● Data provided
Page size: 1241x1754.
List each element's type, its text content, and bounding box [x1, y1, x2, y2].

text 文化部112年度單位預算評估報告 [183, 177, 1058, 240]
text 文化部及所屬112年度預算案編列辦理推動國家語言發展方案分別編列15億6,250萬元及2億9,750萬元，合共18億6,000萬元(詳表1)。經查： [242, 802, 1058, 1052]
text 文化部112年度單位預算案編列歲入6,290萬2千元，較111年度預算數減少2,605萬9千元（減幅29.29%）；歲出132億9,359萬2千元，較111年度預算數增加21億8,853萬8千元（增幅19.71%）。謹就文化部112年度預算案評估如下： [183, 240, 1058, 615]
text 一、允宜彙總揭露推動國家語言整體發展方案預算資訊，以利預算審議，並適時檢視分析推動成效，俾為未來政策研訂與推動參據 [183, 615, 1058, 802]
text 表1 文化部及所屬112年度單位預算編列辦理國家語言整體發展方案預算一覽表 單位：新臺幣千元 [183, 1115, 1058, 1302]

● Aim of the exercise
Output every line of the items above word for word, with nothing changed or left out.

● Answer below
Page size: 1241x1754.
List each element's type, its text content, and bounding box [x1, y1, x2, y2].

text 文化部112年度單位預算評估報告 [183, 177, 1058, 240]
text 文化部及所屬112年度預算案編列辦理推動國家語言發展方案分別編列15億6,250萬元及2億9,750萬元，合共18億6,000萬元(詳表1)。經查： [242, 802, 1058, 1052]
text 文化部112年度單位預算案編列歲入6,290萬2千元，較111年度預算數減少2,605萬9千元（減幅29.29%）；歲出132億9,359萬2千元，較111年度預算數增加21億8,853萬8千元（增幅19.71%）。謹就文化部112年度預算案評估如下： [183, 240, 1058, 615]
text 一、允宜彙總揭露推動國家語言整體發展方案預算資訊，以利預算審議，並適時檢視分析推動成效，俾為未來政策研訂與推動參據 [183, 615, 1058, 802]
text 表1 文化部及所屬112年度單位預算編列辦理國家語言整體發展方案預算一覽表 單位：新臺幣千元 [183, 1115, 1058, 1302]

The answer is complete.